Macy pulled this script of gum off the bottom of his shoe.  This unfeeling farce of happenstance and mismatched oddities was written by Will Aldis, a guy with three straight-to-video credits, is nonsensical with its tonal swings.  The weirdest ingredient of all is a reoccurring satanic spectre, portrayed by bit player George Faughnan. His symbolic appearances are meant to be funny diversions and distractions, but they feel like they’re from a completely different movie than a southern-friend coming-of-age story, no matter how much marijuana is puffed.  A close second to Faughnan goes to former NBA star Rick Rox’s overplayed motivational softy posing as a tough biker, yet another caricature that goes nowhere.

Following his other 2017 effort, the sex comedy bomb of The Layover, William H. Macy is better than Krystal, as proven by his own distinguished acting resume and 2014 directorial debut and festival favorite Rudderless.  Try as he may with a committed and showy lead performance, Johnson’s charisma can’t save this film.  Dawson can be a luminous-yet-tough love interest, but the believability gap is too wide and the hijinks are too aimless.  Both roles should be meaty and substantial. However, the trouble is the two of them are saddled with one of the least believable love stories in a while that can only generate weak chemistry for the stars at best.  Robinson and Dawson are better than this. Little to nothing about Krystal works and it’s a shame considering the talent involved.   

LESSON #1: DON’T LIE TO THE WOMAN YOU’RE TRYING TO IMPRESS-- No matter how you measure it or slice it, this is a phase of dumb young love filling Taylor’s head and heart.  With this lesson, he’s falling for the most basic mistake in the book. As cordial as he carries himself, Taylor’s obvious immaturity seems to have no end, leading to all kinds of mishaps built on lying about his stature in many different areas.  

LESSON #2: DON’T CONSIDER A RELATIONSHIP WITH SOMEONE YOUNG ENOUGH TO BE YOUR KID-- Taylor, with this fawning act, is 18-years-old.  Any grown woman, especially Krystal, someone characterized as coming from a rough lifestyle of being abused and screwed over time and again should see right through Taylor.  The first flirtation should be met with “aw, nice crush, kid” and a prudent dismissal to let him down easy.

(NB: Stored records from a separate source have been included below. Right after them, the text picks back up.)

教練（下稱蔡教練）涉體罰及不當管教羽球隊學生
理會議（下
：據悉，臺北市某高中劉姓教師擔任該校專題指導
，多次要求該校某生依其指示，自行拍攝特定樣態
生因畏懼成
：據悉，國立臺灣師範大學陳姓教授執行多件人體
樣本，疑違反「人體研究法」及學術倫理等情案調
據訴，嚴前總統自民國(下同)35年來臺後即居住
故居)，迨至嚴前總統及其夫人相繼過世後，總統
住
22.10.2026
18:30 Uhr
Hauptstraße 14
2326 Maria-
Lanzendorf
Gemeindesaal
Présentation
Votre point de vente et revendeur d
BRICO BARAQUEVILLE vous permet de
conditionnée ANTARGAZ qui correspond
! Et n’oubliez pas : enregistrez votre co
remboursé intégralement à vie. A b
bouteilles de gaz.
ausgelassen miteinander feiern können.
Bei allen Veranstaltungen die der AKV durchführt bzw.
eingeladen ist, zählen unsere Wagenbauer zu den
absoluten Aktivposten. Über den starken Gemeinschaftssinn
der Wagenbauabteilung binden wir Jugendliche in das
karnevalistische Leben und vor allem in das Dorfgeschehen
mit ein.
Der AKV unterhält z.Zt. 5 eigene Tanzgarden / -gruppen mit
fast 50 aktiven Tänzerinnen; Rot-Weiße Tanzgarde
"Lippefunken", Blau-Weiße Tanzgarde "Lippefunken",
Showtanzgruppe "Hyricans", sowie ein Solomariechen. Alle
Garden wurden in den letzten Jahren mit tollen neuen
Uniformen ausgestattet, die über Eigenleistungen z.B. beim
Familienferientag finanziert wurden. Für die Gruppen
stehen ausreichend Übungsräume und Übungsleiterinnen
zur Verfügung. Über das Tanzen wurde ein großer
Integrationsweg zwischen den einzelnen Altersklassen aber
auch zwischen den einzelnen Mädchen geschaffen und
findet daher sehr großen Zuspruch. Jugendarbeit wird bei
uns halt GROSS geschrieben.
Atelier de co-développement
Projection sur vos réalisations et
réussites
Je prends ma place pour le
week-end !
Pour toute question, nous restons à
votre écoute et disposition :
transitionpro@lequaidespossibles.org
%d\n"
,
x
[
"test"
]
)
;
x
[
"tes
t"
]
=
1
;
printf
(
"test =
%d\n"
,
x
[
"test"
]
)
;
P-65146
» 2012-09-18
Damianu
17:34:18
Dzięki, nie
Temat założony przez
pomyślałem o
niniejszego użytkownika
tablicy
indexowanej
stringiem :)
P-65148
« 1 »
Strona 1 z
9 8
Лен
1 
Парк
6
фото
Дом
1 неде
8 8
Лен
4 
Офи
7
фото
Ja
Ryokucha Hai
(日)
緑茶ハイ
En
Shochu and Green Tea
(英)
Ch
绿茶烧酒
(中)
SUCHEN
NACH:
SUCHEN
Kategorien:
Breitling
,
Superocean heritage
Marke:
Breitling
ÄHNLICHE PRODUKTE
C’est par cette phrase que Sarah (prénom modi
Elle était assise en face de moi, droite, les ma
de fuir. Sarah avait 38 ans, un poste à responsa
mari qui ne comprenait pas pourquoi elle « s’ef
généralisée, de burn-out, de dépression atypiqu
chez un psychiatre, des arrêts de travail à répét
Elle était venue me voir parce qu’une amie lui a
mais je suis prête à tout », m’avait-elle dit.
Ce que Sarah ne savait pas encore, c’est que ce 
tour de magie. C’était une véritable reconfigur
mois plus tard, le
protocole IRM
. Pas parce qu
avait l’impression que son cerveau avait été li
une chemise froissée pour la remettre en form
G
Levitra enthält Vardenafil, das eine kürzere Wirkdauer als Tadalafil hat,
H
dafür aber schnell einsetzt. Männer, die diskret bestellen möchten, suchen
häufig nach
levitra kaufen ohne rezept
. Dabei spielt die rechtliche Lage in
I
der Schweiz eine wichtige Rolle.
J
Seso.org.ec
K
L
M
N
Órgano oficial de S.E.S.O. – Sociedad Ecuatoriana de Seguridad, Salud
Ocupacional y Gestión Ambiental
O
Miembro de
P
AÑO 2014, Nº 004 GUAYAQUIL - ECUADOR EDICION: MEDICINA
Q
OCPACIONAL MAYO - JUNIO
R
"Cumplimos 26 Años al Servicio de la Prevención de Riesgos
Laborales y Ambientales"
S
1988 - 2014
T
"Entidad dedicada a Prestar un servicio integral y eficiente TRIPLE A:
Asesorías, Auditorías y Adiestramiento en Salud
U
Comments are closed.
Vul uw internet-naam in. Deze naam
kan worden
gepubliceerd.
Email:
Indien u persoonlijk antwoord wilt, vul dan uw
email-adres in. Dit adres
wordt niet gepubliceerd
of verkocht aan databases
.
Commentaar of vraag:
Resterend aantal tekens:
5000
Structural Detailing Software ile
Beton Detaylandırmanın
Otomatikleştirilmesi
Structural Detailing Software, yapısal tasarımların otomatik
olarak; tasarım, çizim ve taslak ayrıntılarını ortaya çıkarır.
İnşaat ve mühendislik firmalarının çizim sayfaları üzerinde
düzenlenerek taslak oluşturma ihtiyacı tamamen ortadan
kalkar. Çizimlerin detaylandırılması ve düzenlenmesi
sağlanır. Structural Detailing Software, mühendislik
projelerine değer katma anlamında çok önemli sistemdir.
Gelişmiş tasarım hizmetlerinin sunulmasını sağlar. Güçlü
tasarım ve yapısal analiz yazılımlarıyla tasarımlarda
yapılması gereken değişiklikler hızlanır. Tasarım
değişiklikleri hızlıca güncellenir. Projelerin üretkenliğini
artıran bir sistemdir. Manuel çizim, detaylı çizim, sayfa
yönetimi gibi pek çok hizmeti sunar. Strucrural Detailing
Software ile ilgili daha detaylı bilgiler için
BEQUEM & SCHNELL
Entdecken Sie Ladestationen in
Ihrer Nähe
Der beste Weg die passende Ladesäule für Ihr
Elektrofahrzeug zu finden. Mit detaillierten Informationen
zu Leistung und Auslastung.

But no, Krystal won’t allow such a clear decision, setting up the nonsense.

LESSON #3: LOVE CURES STUFF-- Just when I thought “laughter was the best medicine,” here comes falling in love as an asinine means of curing debilitating heart conditions that doctors have never seemed to correct.  Didn’t this movie establish from the get-go that a fluttering heart for this kid is not what he needs? Contrivances like that aren’t cute in this picture.